The lawsuit seeks to overturn the administration's repeal last month of the 2009 "endangerment finding" that underpins all US policies aimed at lowering emissions from cars, power plants and other sources of planet-warming emissions.

Several environmental organisations filed a similar lawsuit last month.

President Donald Trump touted the climate change rollback as a major achievement, calling it a victory over the Democratic Party's "radical" energy and climate policies.

The petition filed in the US Court of Appeals argues that overturning the "endangerment finding" violated provisions in the Clean Air Act.

The group challenging the administration includes 23 states and 17 cities, counties and state agencies, among them New York City, Los Angeles, San Francisco, Boston, Chicago and the Pennsylvania Department of Environmental Protection.

Letitia James, New York State's attorney general, said the Trump administration's decision to throw out the ruling ignored the reality that "the climate crisis is here, and it is already reshaping the way we live".

"Instead of helping Americans face our new reality, the Trump administration has chosen denial, repealing critical protections that are foundational to the federal government's response to climate change," James said in a statement.

The White House did not immediately respond to a request for comment.

The decision to repeal the 2009 ruling represented the latest act in a yearslong effort by Trump - who has often called climate change a "hoax" and "con job" - to undo policies that Democrats and climate experts say are necessary to rein in global warming.

"This radical rule became the legal foundation for the Green New Scam," Trump said while announcing the repeal of the Environmental Protection Agency's ruling.

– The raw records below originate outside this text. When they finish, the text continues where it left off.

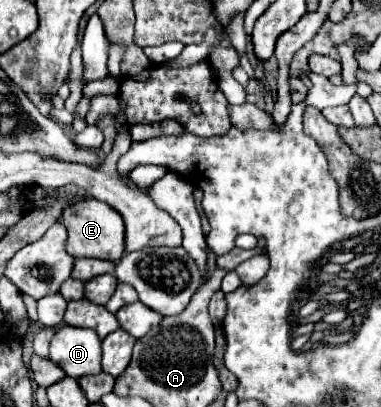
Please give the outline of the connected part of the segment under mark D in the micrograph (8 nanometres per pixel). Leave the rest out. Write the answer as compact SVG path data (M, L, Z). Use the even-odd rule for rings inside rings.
M63 325L51 339L49 359L75 379L101 373L101 339L91 329Z

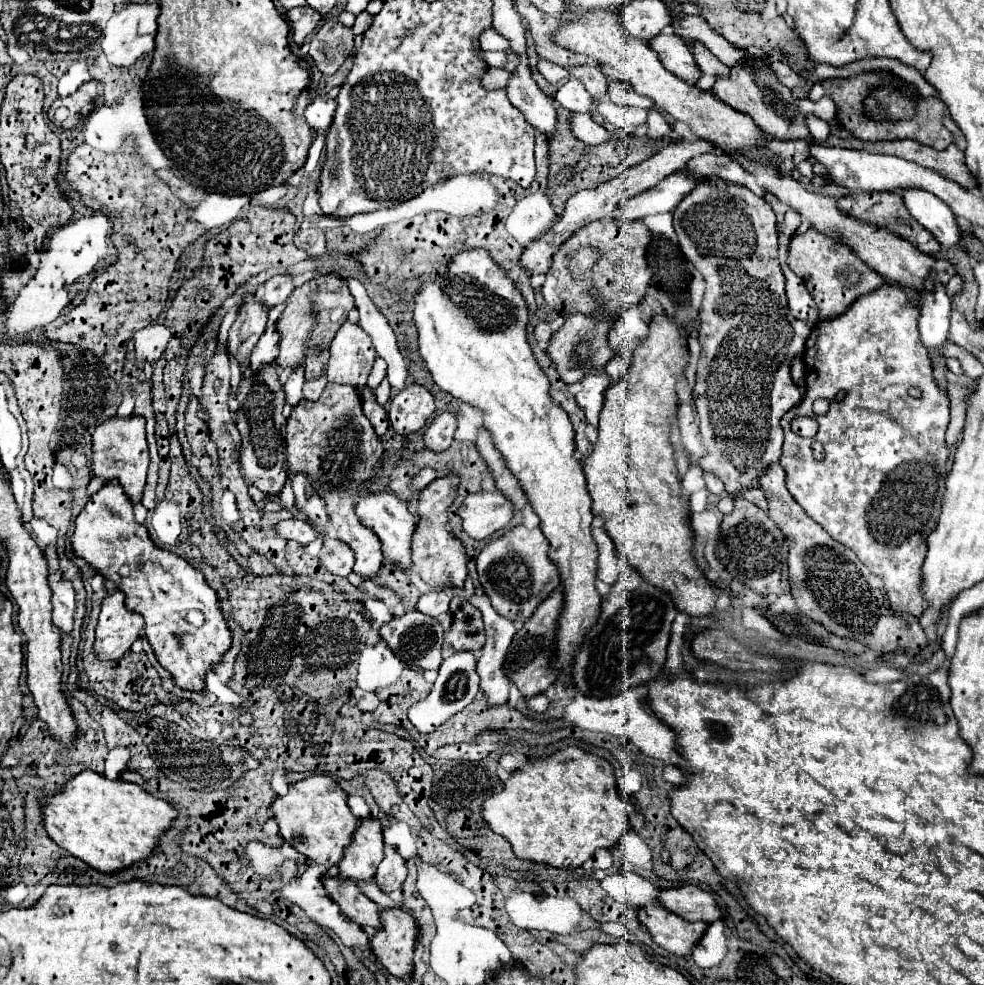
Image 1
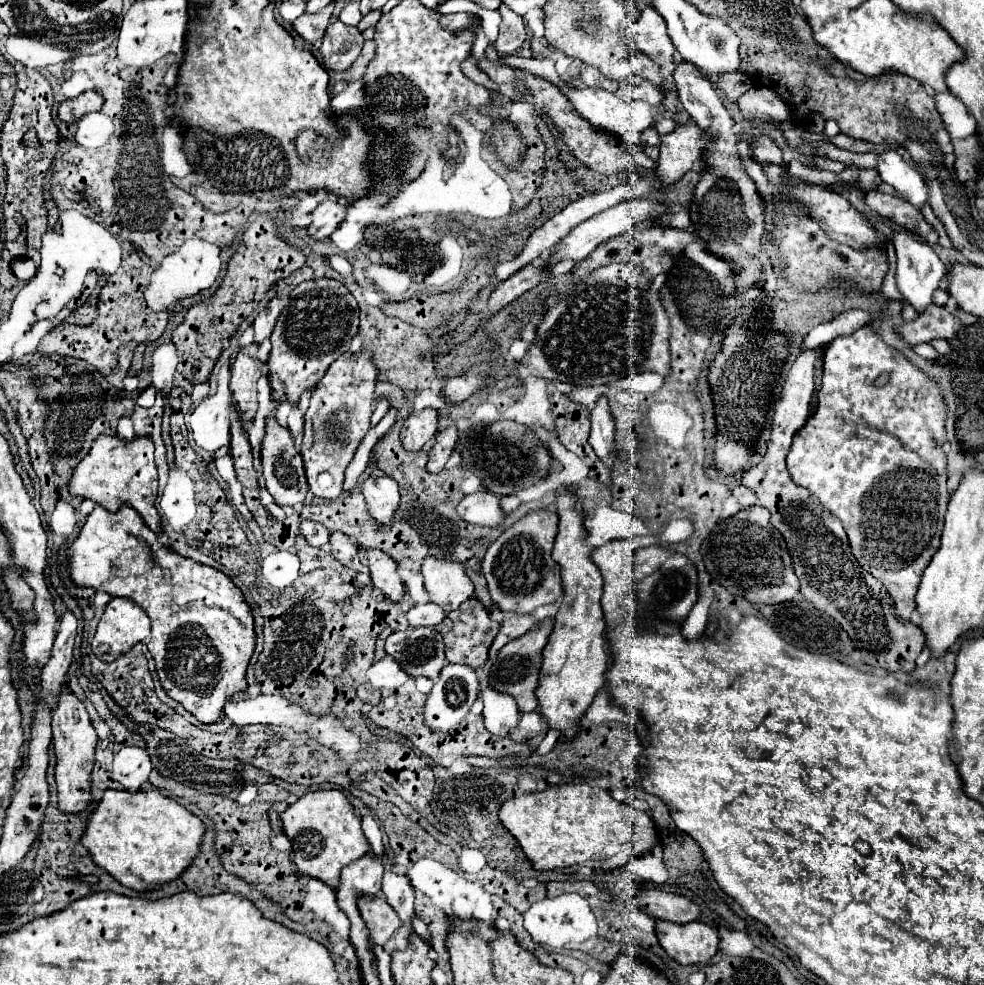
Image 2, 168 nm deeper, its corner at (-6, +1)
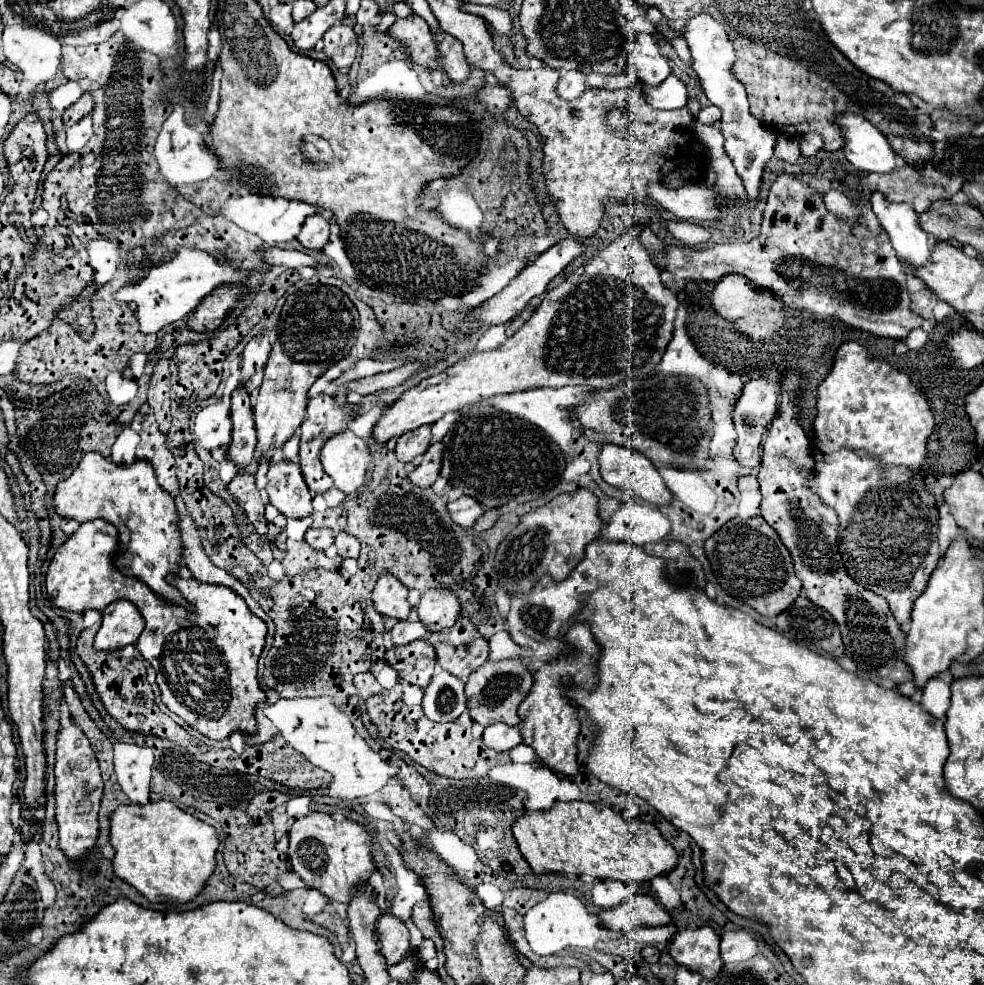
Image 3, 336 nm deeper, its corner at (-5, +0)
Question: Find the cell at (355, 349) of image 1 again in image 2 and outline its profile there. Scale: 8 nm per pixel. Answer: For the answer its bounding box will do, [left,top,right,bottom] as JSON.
[300,353,378,499]

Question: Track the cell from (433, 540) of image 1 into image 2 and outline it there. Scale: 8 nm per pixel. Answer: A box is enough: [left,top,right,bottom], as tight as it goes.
[422,557,474,613]

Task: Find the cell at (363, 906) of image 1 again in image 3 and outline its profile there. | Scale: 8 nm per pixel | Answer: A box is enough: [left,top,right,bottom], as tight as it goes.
[377,914,409,964]

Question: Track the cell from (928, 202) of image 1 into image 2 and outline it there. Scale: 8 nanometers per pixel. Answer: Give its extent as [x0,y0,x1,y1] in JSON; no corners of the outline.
[876,151,928,209]

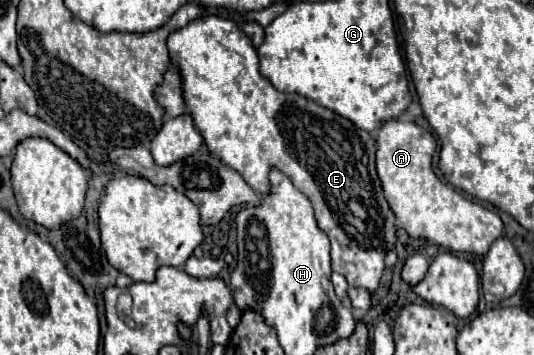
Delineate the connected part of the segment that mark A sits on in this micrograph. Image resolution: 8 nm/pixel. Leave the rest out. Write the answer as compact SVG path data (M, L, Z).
M404 120L382 122L376 130L376 172L388 206L412 238L424 238L452 252L486 254L488 246L502 236L504 224L500 216L438 180L432 170L436 142L428 130L424 134L422 130L418 124Z

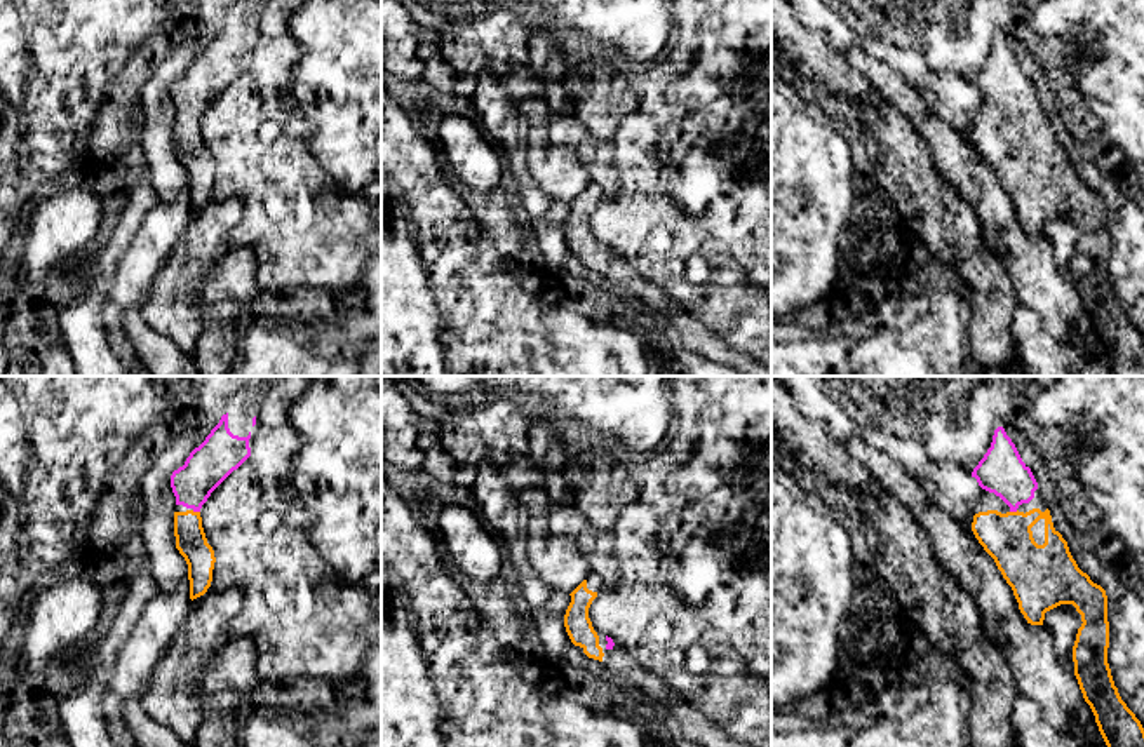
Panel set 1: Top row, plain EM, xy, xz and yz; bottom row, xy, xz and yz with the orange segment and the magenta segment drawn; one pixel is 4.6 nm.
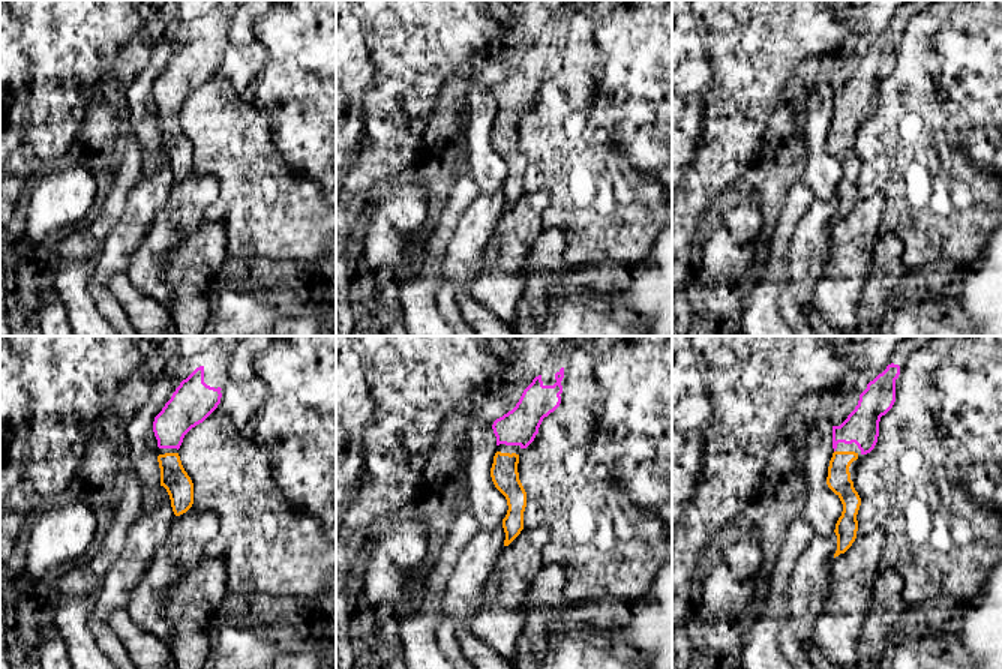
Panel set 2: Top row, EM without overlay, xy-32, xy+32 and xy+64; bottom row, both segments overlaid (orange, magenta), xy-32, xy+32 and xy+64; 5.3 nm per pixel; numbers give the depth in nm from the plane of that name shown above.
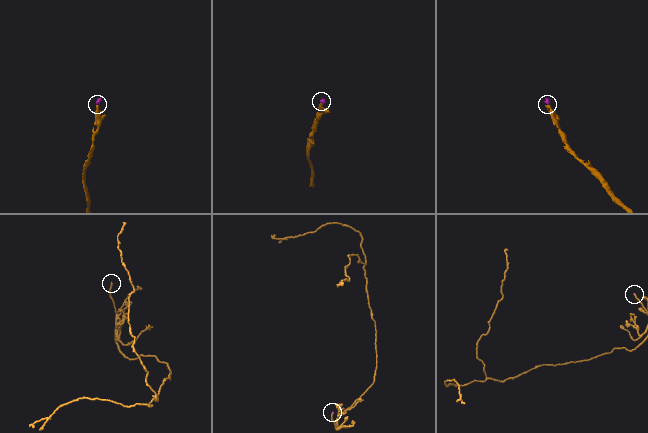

EPA Administrator Lee Zeldin called the move "the single largest act of deregulation in the history of the United States of America."

Trump's decision drew a sharp rebuke from former President Barack Obama and other Democrats.

"We'll be less safe, less healthy and less able to fight climate change - all so the fossil fuel industry can make even more money," Obama said in a social media post.

Since returning to office the president has withdrawn the US from the Paris climate accord, which he also did in his first term, and rolled back fuel economy standards for cars, among other steps.